In the outline and first couple of scripts, the man in the shadows, the man manipulating Myers was Julian Harvey.
Why? Exactly. I had no clue as to the proper motivation behind such an act. It didn’t make sense. At all.
I thought about the Luminary. Maybe she fit the bill better but that didn’t feel right either. What did she stand to gain from it? Why would she care about Loren at all, her focus was always on the Greystone.
Who hated Loren enough to want to end his career? Who was motivated and greedy enough to blackmail others to do their dirty work?
Standish was the only man for the job.
How his role evolved.
At first, that was the end of his involvement. He was messing with Myers to bring down Loren. Easy peasy.
Yet it didn’t seem enough. Not for Standish. He wouldn’t settle for a small bit in the drama. He needed a big role. So as I was piecing together members of each organization–from the Heads of Cerberus to the Circle of Shadows and everyone in between, I decided to make him the middle man.

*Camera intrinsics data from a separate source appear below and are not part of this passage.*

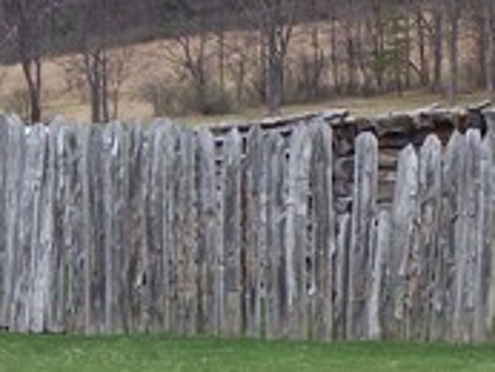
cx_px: 429
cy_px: 203
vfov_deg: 9.3
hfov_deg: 12.3
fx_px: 2275
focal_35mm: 159
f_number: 2.9
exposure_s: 1/750
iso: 80
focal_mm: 7.1
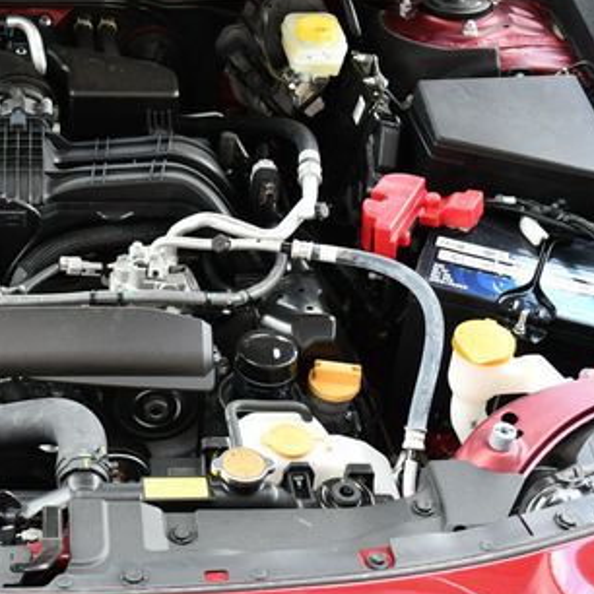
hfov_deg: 25.9
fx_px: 1242
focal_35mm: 64
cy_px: 208
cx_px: 43
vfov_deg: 26.8
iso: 400
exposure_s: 1/250
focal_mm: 18
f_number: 3.5
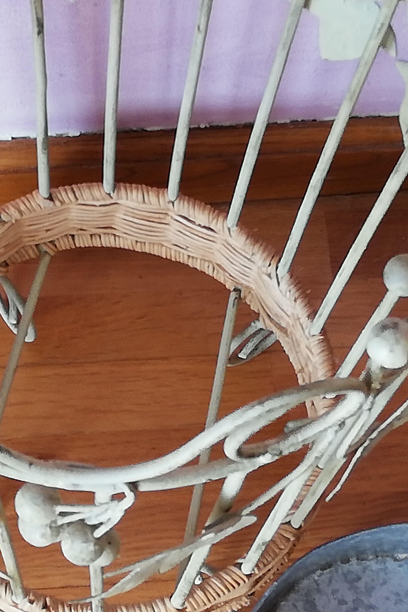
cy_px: 309
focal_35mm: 119
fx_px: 2023
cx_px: 87
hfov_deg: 11.5
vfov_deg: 17.2
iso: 160
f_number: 2.2
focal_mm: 3.81
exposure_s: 1/33.3
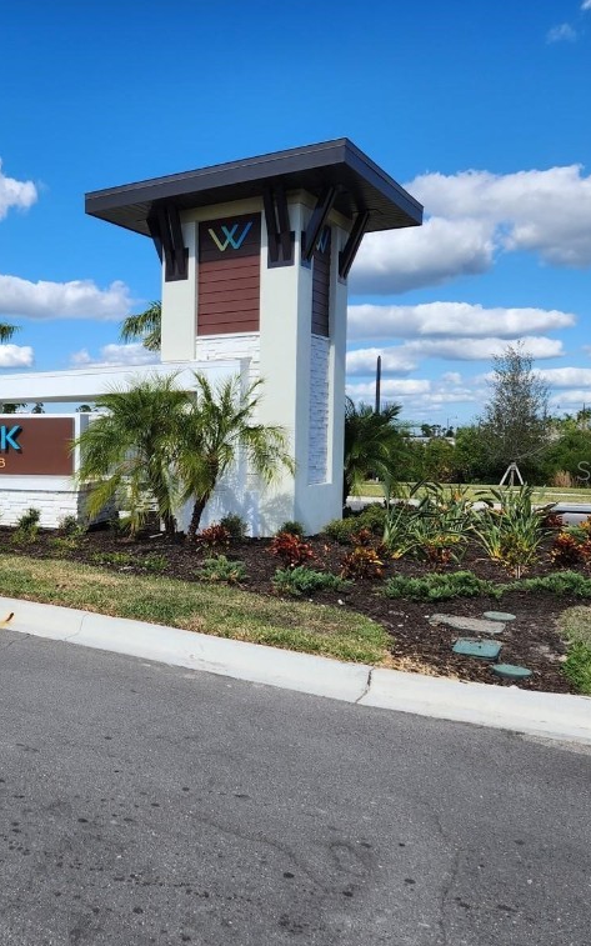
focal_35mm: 33
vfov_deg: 58.1
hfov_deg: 35.9
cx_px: 55
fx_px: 851
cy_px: 470
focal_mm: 5.4
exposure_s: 1/1839
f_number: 1.8
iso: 20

He was the one playing all sides against each other. The mass-manipulator. The grandstanding cheat of it all.
I loved the idea.
Lessons learned:
I’d say never let anything (or any character, in this case) go to waste. The truth of the matter is that while each book grew progressively easier to craft thanks to the characters established in prior installments, there is something to be said with serendipity. I have to believe fate plays a hand in things and that, while a master craftsman might see all the angles and swear to them from the start, I will never be quite that adept and hope above all things that the story makes itself known to me as we go along.
Sure as hell makes for a fun ride that way.